What is needed :: Scan the entries below, and for each line that includes the word "left", make a copy.

Data ::
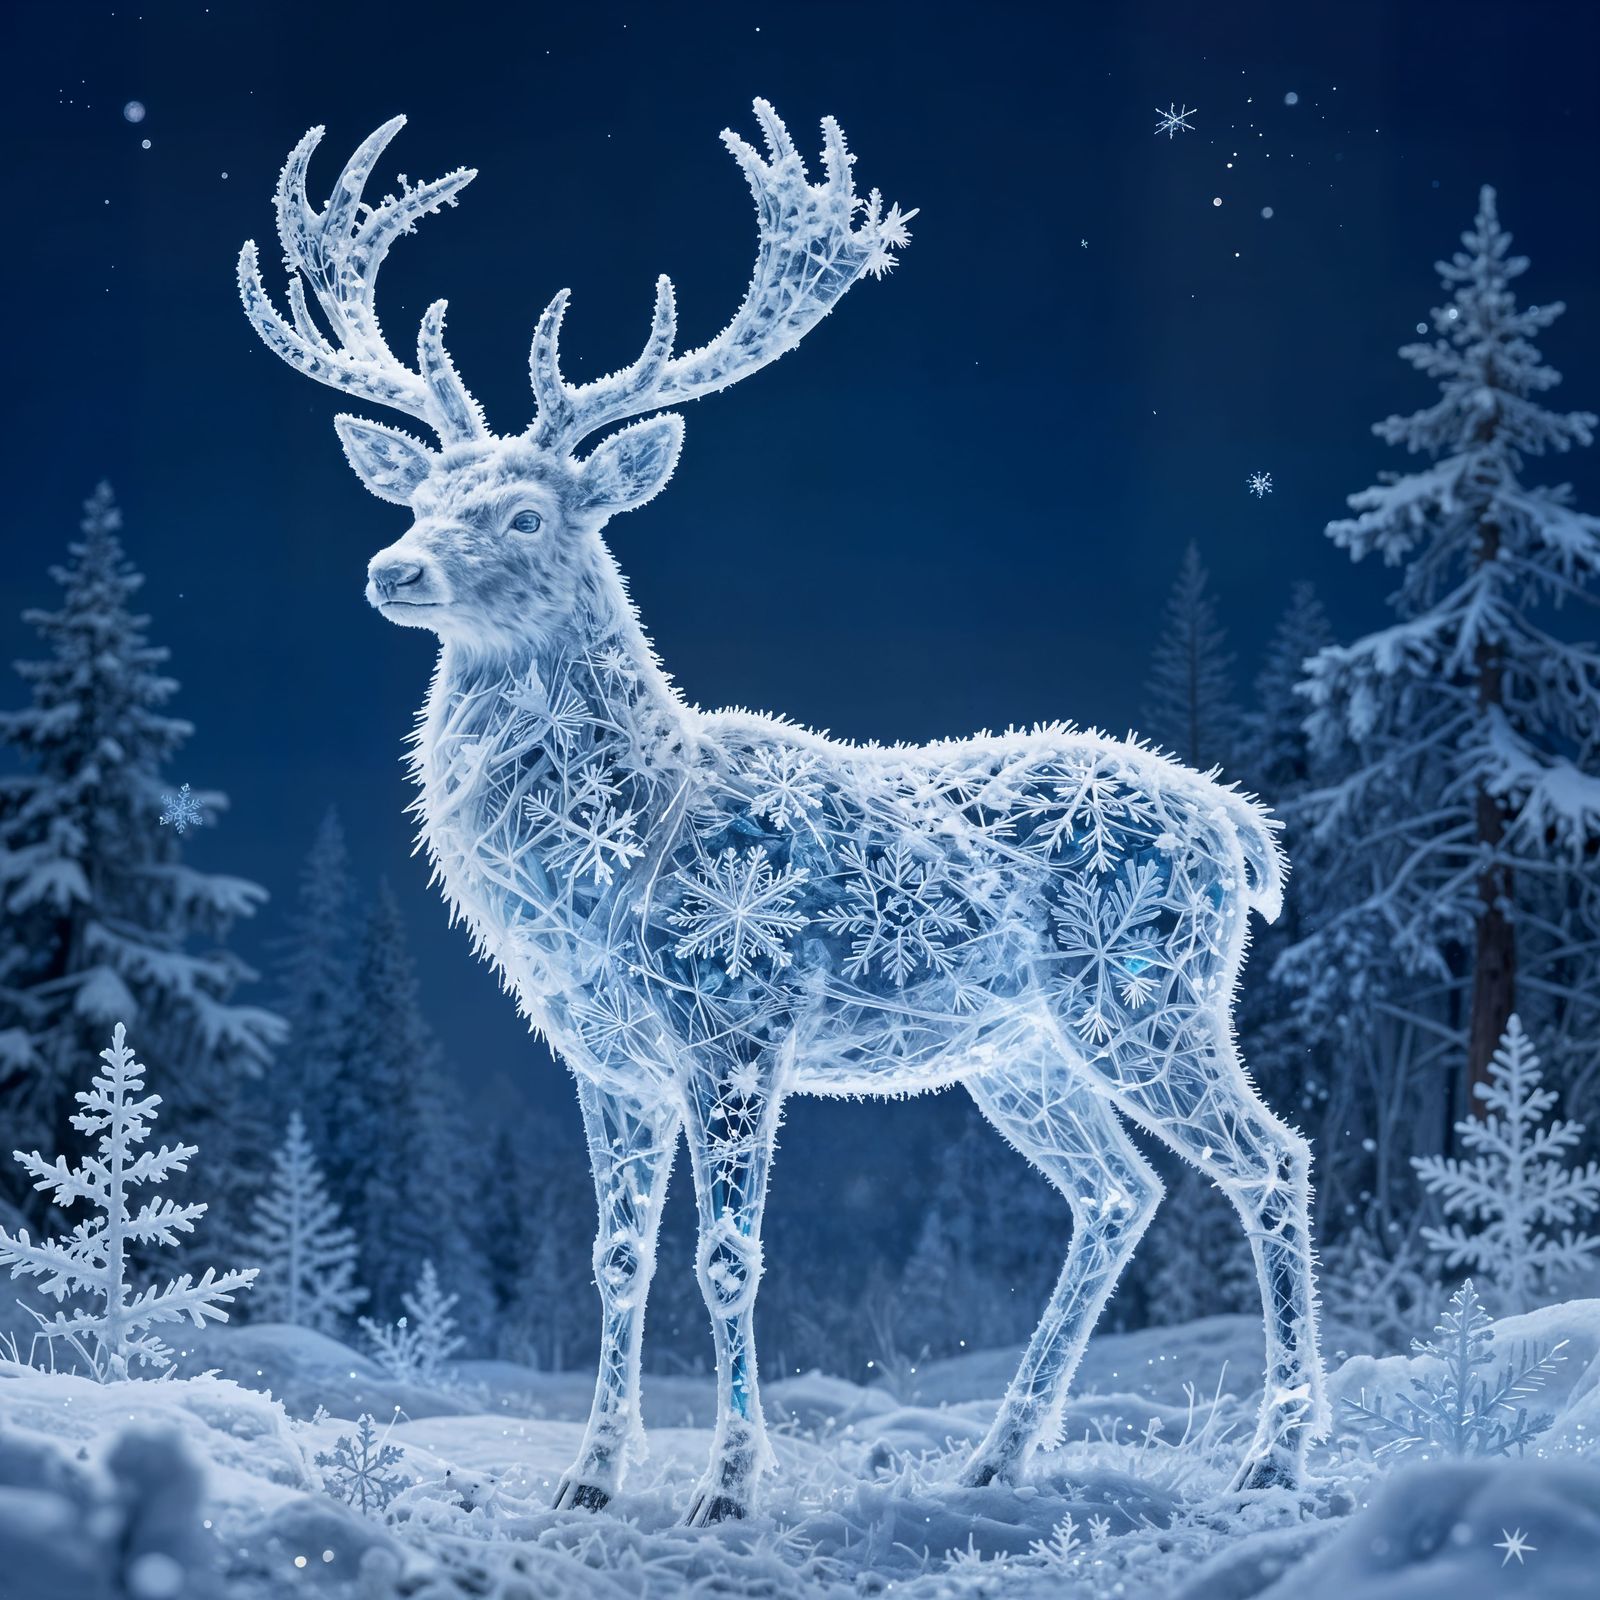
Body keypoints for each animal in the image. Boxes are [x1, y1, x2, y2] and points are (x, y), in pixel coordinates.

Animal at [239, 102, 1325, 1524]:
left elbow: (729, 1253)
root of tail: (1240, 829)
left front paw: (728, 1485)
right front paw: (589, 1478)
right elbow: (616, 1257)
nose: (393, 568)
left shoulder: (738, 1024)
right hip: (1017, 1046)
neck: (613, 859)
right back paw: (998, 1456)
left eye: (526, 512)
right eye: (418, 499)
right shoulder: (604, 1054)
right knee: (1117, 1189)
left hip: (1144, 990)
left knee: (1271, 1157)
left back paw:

Answer section ::
left elbow: (729, 1253)
left front paw: (728, 1485)
left shoulder: (738, 1024)
left eye: (526, 512)
left hip: (1144, 990)
left knee: (1271, 1157)
left back paw:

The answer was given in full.